Recorded data:
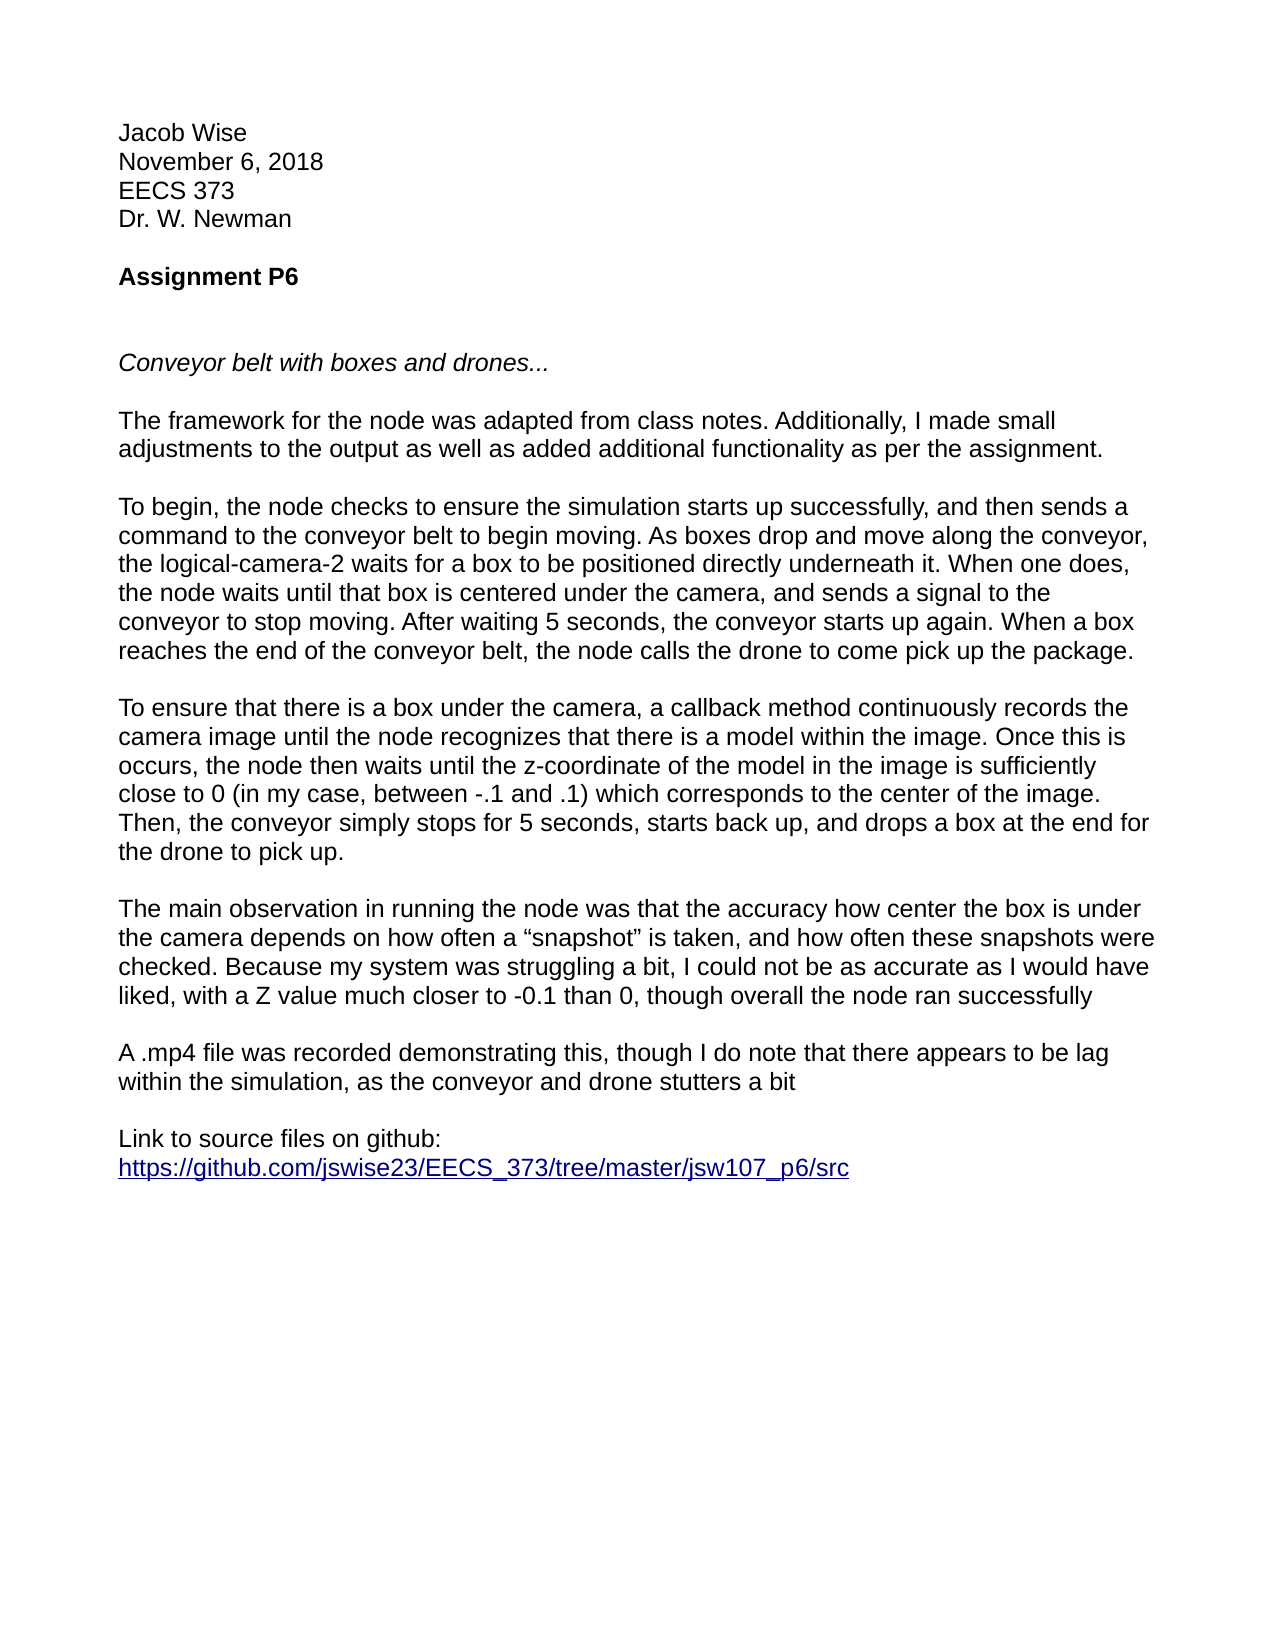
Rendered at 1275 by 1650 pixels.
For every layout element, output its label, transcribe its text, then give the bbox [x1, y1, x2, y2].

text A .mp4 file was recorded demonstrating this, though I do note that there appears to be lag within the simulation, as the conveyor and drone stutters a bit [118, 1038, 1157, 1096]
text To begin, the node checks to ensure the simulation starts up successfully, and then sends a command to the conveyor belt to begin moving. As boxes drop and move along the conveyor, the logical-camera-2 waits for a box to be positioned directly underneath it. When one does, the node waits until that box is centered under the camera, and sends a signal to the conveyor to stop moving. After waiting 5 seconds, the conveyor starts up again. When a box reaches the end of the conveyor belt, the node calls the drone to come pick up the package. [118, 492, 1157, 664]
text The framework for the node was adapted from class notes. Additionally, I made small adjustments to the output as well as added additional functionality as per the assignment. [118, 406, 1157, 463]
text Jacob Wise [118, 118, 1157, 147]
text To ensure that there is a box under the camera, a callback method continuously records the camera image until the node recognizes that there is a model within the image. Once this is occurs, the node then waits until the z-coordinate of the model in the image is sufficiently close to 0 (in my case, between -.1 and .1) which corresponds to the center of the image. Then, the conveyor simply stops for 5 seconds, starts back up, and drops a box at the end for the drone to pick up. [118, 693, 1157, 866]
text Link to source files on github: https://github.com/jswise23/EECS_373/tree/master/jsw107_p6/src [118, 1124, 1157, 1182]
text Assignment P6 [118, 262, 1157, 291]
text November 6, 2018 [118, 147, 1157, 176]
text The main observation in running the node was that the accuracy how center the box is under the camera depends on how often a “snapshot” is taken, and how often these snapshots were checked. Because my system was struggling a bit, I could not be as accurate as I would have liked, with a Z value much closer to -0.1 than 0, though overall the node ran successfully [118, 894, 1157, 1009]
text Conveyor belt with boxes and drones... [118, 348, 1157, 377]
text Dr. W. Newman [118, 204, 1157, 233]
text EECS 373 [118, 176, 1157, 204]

* * *

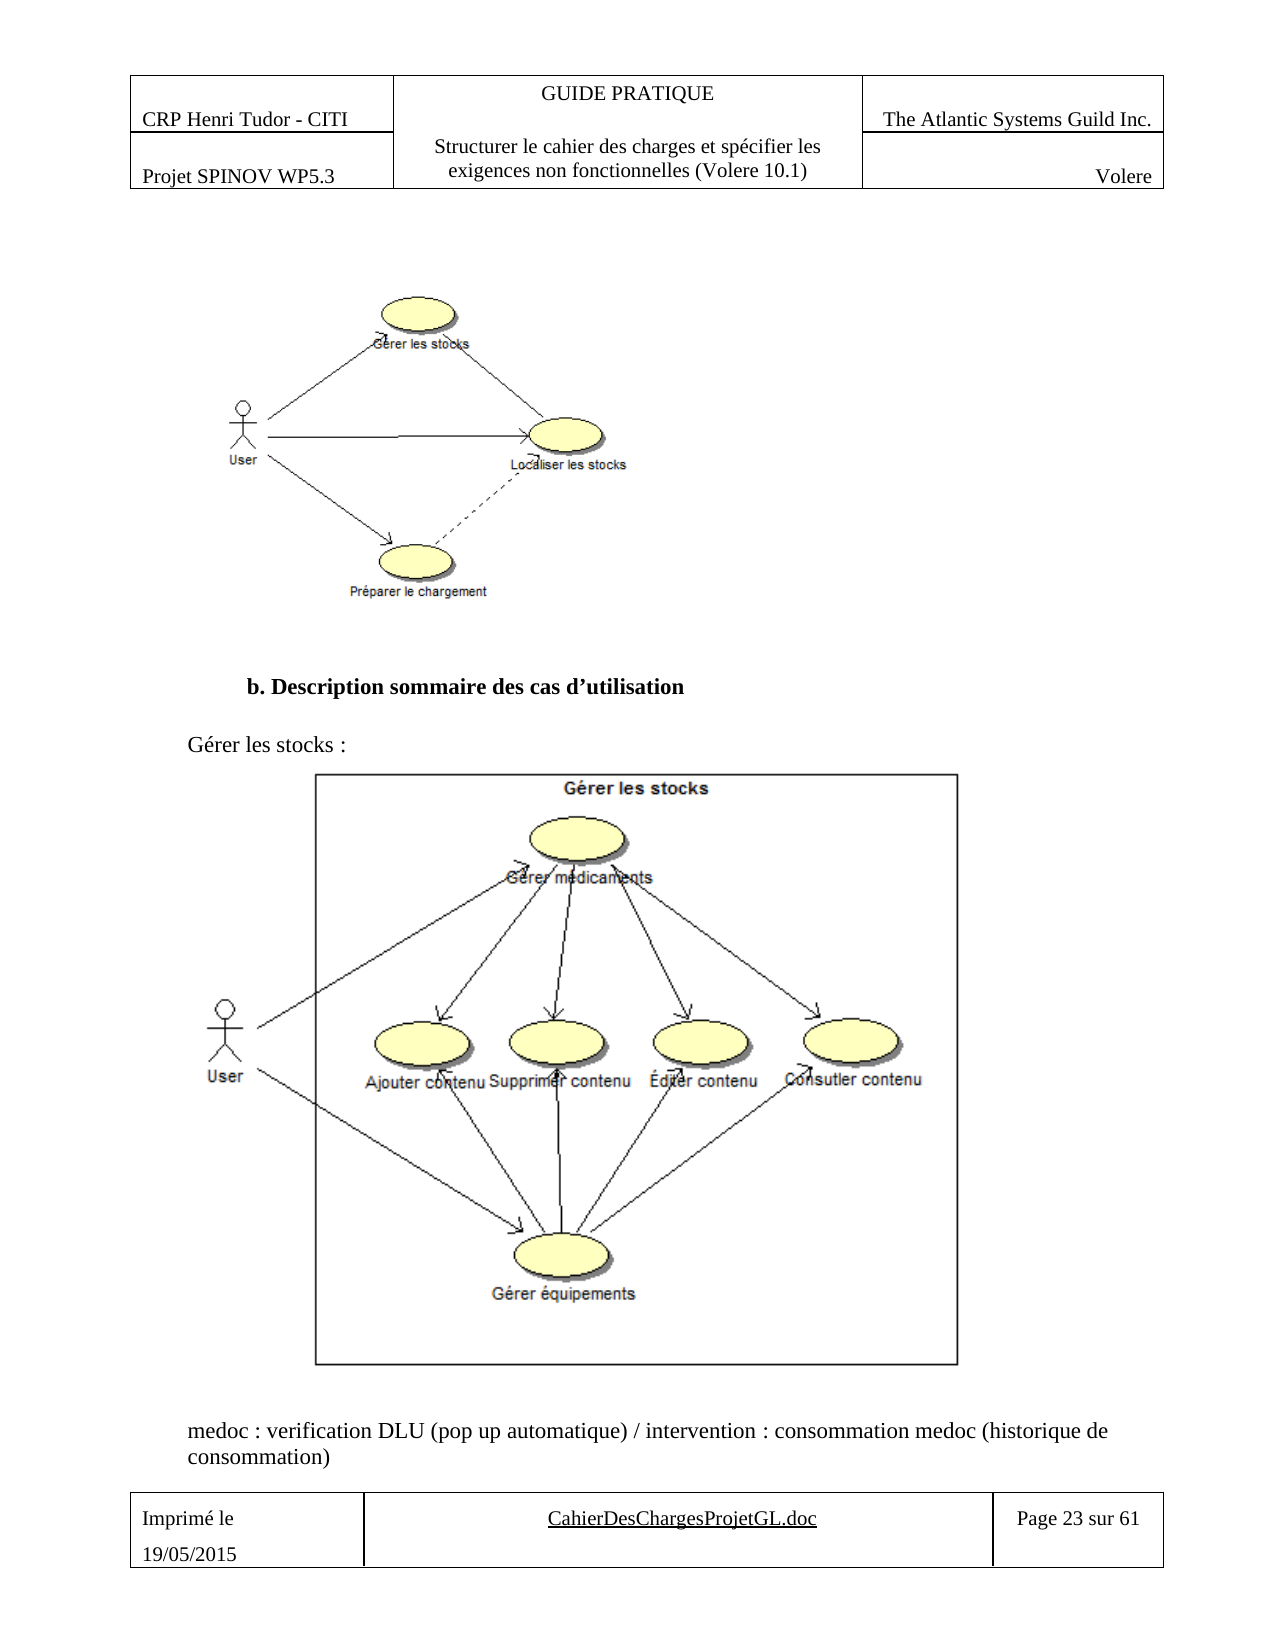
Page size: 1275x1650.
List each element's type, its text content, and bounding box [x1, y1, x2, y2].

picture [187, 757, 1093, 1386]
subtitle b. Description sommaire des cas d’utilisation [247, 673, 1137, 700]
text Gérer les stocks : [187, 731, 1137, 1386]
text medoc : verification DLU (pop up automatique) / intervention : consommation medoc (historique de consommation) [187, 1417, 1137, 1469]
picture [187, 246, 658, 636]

==

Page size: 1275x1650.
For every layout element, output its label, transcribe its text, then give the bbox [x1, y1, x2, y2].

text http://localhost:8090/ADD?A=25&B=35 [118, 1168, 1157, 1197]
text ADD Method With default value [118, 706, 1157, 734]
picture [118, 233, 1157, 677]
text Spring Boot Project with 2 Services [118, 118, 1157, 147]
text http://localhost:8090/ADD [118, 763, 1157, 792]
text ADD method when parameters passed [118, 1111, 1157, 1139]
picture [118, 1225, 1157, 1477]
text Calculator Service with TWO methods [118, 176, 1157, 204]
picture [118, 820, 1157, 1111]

» **Work to complete**
Can you update the items from the line holding "Rendered at 1275 by 1650 pixels." through the line holding "text To begin, the", inclusive, by swapping "drone" for "quadcopter" and changing nothing else, then give back only those lines?

» **Result**
Rendered at 1275 by 1650 pixels.
For every layout element, output its label, transcribe its text, then give the bbox [x1, y1, x2, y2].

text A .mp4 file was recorded demonstrating this, though I do note that there appears to be lag within the simulation, as the conveyor and quadcopter stutters a bit [118, 1038, 1157, 1096]
text To begin, the node checks to ensure the simulation starts up successfully, and then sends a command to the conveyor belt to begin moving. As boxes drop and move along the conveyor, the logical-camera-2 waits for a box to be positioned directly underneath it. When one does, the node waits until that box is centered under the camera, and sends a signal to the conveyor to stop moving. After waiting 5 seconds, the conveyor starts up again. When a box reaches the end of the conveyor belt, the node calls the quadcopter to come pick up the package. [118, 492, 1157, 664]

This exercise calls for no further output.